For a few short days, the Arkansas Pollution and Ecology Department came close to having the authority to change the resin identification code used on plastics packaging sold in that state. But the plan was rescinded after state authorities met with officials from the American Plas-tics Council and some resin sup-pliers.
On Jan. 25 the state's House of Representatives approved a bill allowing the Pollution and Ecology Department to make changes to the code.
Although the language of the bill was general enough that it would have enabled the state to drop the resin code, that was never the aim of the bill, said agency deputy director Jim Shirrell.
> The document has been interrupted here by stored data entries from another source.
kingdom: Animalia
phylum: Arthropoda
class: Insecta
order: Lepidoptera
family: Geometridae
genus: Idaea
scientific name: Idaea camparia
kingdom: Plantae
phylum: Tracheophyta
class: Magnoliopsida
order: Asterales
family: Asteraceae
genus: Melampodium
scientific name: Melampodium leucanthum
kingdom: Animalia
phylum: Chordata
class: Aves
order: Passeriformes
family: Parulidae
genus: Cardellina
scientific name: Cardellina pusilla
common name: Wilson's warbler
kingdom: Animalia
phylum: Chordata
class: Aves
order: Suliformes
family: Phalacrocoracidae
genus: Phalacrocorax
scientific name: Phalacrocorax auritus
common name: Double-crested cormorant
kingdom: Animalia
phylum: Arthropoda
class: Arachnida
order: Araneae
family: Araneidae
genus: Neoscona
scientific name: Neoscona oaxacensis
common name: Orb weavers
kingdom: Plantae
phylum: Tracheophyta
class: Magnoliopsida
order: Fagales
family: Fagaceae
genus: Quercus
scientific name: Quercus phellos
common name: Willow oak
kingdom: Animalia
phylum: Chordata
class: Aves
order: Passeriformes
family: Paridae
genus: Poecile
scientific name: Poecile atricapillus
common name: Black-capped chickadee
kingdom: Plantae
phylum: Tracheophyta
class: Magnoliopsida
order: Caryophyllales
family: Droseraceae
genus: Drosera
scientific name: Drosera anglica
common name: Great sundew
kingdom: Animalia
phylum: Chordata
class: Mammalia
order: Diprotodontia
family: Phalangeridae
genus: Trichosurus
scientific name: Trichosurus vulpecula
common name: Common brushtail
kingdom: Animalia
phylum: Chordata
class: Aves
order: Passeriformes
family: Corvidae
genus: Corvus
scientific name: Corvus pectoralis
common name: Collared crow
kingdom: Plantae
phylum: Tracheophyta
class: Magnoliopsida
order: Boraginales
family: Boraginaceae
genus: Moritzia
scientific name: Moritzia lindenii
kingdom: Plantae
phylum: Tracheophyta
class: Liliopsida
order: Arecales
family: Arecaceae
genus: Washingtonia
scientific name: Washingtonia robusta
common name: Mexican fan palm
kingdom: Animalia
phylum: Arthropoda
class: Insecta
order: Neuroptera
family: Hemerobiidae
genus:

``The point was not to change anything, or to change the system of labeling plastics,'' he said. ``It was to make it so that any changes developed by the plastics industry itself could be made in Arkansas, without having to be placed before the Legislature as statute.''
He added, ``After meeting with the American Plastics Council and several companies in the resin industry, we decided that it was not the thing to do.''
Shirrell said no pressure was exerted on bill backers to remove it from further consideration.
``We were attempting to respond to industries' needs here in our state,'' Shirrell said. ``We felt that being able to make whatever changes might be promoted by the industry in a quick and effective way by the agency would do that,'' he said.
``On the other hand, if the industry wants to keep the code and any changes in the hands of the Legislature, that is how we can serve them best, so we will talk to the sponsor and suggest pulling down the bill before it would be sent to the other chamber.''
``We have consistently supported uniformity in the resin identification field,'' said Jimmy Hendricks, spokesman for the Washington-based APC. ``We are not in favor of any proposal which would have the potential to disrupt the uniformity that exists in 39 states.''
Debate focusing on the code, which divides all plastic containers into seven resin categories, was ongoing most of last year, with some in the industry and environmental groups favoring scrapping the system, and others calling for its continuation.